Saved data entries:
::::::::::
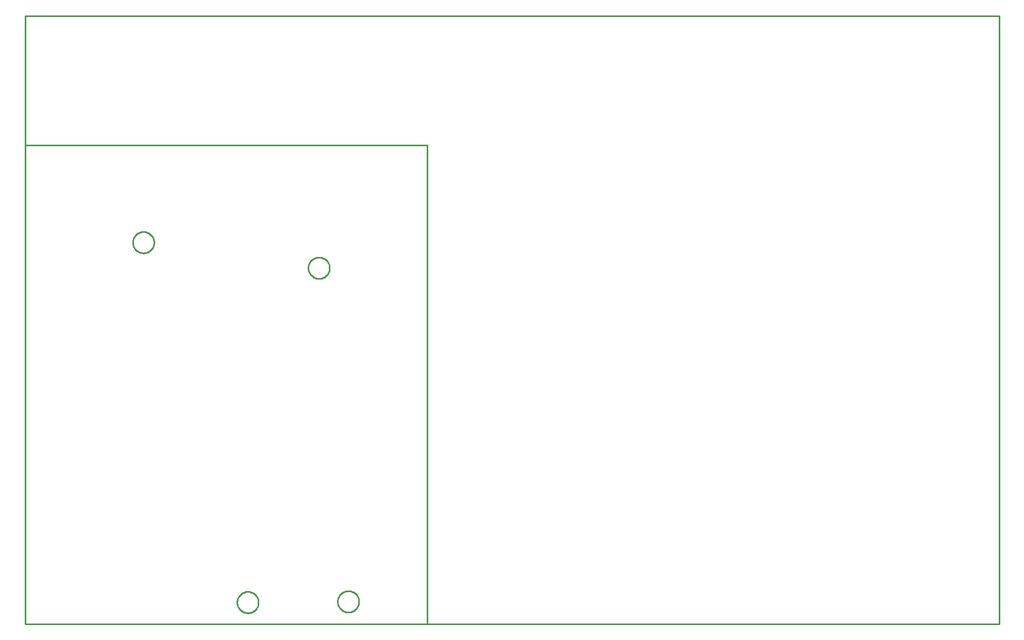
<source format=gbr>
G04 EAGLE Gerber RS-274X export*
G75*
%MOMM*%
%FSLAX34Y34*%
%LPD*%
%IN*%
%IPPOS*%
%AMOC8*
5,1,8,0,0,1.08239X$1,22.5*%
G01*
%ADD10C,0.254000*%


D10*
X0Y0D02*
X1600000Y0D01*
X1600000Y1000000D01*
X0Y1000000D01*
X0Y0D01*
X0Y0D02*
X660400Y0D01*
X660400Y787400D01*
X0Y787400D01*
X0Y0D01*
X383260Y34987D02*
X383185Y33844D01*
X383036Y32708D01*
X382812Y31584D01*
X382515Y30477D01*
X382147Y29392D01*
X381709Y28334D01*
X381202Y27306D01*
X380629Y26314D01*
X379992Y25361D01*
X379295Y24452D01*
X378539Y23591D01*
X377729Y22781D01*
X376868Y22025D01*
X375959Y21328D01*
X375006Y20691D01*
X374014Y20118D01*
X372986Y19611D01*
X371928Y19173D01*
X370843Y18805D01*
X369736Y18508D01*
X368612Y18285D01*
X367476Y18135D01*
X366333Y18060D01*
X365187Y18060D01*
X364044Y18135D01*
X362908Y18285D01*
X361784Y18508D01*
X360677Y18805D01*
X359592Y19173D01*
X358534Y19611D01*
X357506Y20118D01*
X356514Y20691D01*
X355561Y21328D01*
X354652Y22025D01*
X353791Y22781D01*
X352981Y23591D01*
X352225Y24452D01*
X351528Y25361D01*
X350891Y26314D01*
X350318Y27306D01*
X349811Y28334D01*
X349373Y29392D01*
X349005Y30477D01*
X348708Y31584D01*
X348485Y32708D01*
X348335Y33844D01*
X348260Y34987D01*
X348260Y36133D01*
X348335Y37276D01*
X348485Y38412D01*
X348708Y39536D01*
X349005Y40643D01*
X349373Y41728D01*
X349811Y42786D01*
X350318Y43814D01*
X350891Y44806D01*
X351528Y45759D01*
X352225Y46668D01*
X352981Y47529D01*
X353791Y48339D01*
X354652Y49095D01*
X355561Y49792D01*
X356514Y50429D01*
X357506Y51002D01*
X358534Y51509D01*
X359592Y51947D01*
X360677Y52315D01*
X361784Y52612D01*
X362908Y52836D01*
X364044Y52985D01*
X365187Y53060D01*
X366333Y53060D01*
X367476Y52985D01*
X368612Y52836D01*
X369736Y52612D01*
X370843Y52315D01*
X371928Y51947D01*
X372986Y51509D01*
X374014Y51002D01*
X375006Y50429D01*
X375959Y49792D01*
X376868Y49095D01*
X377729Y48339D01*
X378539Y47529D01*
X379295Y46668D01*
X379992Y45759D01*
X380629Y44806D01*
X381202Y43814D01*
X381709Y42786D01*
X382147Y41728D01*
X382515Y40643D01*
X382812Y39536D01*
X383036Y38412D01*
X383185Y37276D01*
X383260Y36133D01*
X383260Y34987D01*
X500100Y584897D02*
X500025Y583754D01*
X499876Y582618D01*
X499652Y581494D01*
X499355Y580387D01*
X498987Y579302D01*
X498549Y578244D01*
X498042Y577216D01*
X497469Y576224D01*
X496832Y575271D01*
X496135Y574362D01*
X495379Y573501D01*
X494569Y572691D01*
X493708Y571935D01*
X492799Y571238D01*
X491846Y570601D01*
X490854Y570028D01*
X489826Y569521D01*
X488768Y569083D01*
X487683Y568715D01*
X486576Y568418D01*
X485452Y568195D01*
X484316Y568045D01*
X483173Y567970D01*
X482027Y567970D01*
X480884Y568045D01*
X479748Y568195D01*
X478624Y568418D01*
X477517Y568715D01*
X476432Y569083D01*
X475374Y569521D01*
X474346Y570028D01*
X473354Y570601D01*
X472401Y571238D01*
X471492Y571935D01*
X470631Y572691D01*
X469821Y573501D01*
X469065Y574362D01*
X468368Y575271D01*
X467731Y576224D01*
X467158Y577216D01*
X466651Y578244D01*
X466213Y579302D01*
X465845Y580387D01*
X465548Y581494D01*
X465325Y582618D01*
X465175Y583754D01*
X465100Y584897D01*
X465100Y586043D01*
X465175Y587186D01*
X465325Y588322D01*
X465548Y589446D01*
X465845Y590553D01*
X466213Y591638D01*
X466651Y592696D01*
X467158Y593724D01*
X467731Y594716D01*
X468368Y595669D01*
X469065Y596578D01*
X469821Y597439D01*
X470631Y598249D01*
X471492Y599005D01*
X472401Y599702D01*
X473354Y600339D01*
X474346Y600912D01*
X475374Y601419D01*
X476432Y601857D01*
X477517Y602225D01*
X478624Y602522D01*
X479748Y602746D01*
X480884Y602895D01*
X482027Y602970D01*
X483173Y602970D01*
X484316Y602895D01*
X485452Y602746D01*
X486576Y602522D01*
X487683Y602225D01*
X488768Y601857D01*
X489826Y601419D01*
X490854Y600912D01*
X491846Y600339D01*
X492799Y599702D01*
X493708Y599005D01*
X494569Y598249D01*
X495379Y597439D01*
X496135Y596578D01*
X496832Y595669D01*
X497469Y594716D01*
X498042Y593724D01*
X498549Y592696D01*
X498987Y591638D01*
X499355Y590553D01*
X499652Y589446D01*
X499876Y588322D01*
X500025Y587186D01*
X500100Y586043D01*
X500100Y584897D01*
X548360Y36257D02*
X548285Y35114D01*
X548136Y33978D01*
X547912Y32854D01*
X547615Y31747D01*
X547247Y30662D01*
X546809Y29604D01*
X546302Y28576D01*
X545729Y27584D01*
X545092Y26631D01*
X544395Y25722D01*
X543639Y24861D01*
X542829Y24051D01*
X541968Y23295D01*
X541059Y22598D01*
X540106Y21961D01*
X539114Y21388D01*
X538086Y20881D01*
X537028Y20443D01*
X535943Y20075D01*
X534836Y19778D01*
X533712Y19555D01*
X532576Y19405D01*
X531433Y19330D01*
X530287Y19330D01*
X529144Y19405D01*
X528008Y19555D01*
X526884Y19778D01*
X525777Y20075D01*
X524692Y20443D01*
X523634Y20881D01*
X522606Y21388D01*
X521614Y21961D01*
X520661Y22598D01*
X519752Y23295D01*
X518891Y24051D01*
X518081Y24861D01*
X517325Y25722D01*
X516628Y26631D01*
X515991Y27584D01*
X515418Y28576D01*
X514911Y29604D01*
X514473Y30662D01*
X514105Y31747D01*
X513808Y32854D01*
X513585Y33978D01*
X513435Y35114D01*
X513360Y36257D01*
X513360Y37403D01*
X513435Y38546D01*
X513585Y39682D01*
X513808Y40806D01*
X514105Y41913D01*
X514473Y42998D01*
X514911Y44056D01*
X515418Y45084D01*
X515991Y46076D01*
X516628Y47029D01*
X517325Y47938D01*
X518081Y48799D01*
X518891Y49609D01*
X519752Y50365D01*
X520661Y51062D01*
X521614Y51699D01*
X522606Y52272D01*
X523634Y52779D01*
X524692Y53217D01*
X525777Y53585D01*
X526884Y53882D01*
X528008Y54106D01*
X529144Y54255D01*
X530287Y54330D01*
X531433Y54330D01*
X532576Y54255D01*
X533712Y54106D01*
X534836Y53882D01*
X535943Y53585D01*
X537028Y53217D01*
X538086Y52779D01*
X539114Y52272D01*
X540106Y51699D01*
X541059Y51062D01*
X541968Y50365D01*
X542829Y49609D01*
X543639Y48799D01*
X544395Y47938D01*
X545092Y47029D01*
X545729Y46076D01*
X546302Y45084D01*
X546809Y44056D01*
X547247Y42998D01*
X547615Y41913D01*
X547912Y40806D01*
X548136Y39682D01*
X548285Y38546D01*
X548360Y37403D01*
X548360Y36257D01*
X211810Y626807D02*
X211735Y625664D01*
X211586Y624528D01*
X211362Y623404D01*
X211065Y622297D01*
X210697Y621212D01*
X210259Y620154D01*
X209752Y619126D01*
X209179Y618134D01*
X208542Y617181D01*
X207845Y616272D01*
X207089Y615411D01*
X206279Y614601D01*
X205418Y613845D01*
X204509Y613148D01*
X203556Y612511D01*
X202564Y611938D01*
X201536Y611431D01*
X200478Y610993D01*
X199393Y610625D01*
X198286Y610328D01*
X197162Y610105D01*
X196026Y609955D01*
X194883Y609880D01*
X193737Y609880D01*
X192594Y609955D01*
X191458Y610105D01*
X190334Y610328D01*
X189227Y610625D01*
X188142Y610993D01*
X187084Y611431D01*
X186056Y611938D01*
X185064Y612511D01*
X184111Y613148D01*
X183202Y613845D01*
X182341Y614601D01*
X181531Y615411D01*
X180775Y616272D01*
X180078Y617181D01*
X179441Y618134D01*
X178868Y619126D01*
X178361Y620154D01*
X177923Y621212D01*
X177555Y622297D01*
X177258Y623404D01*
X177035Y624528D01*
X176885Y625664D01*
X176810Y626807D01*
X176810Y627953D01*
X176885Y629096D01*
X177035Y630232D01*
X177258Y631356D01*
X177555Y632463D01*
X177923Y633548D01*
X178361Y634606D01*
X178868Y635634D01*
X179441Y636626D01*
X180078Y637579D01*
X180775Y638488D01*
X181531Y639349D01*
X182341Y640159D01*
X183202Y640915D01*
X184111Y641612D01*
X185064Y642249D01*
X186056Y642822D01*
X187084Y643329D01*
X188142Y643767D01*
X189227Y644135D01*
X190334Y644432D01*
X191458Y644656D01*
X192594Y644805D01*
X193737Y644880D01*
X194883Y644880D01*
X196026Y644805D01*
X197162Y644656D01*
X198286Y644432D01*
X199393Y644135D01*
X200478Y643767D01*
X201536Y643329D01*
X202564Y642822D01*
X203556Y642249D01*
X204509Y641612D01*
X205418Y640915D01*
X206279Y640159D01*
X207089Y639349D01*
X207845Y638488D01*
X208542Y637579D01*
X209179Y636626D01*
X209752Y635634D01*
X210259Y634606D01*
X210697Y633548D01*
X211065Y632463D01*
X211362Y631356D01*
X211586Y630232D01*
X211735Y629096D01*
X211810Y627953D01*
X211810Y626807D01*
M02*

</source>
::::::::::
> Activity
Would you copy out exactly the lines above that start at the one containing "X522606Y52272D01*" and end at the one containing "X178361Y620154D01*", inclusive?

> Answer for the task
X522606Y52272D01*
X523634Y52779D01*
X524692Y53217D01*
X525777Y53585D01*
X526884Y53882D01*
X528008Y54106D01*
X529144Y54255D01*
X530287Y54330D01*
X531433Y54330D01*
X532576Y54255D01*
X533712Y54106D01*
X534836Y53882D01*
X535943Y53585D01*
X537028Y53217D01*
X538086Y52779D01*
X539114Y52272D01*
X540106Y51699D01*
X541059Y51062D01*
X541968Y50365D01*
X542829Y49609D01*
X543639Y48799D01*
X544395Y47938D01*
X545092Y47029D01*
X545729Y46076D01*
X546302Y45084D01*
X546809Y44056D01*
X547247Y42998D01*
X547615Y41913D01*
X547912Y40806D01*
X548136Y39682D01*
X548285Y38546D01*
X548360Y37403D01*
X548360Y36257D01*
X211810Y626807D02*
X211735Y625664D01*
X211586Y624528D01*
X211362Y623404D01*
X211065Y622297D01*
X210697Y621212D01*
X210259Y620154D01*
X209752Y619126D01*
X209179Y618134D01*
X208542Y617181D01*
X207845Y616272D01*
X207089Y615411D01*
X206279Y614601D01*
X205418Y613845D01*
X204509Y613148D01*
X203556Y612511D01*
X202564Y611938D01*
X201536Y611431D01*
X200478Y610993D01*
X199393Y610625D01*
X198286Y610328D01*
X197162Y610105D01*
X196026Y609955D01*
X194883Y609880D01*
X193737Y609880D01*
X192594Y609955D01*
X191458Y610105D01*
X190334Y610328D01*
X189227Y610625D01*
X188142Y610993D01*
X187084Y611431D01*
X186056Y611938D01*
X185064Y612511D01*
X184111Y613148D01*
X183202Y613845D01*
X182341Y614601D01*
X181531Y615411D01*
X180775Y616272D01*
X180078Y617181D01*
X179441Y618134D01*
X178868Y619126D01*
X178361Y620154D01*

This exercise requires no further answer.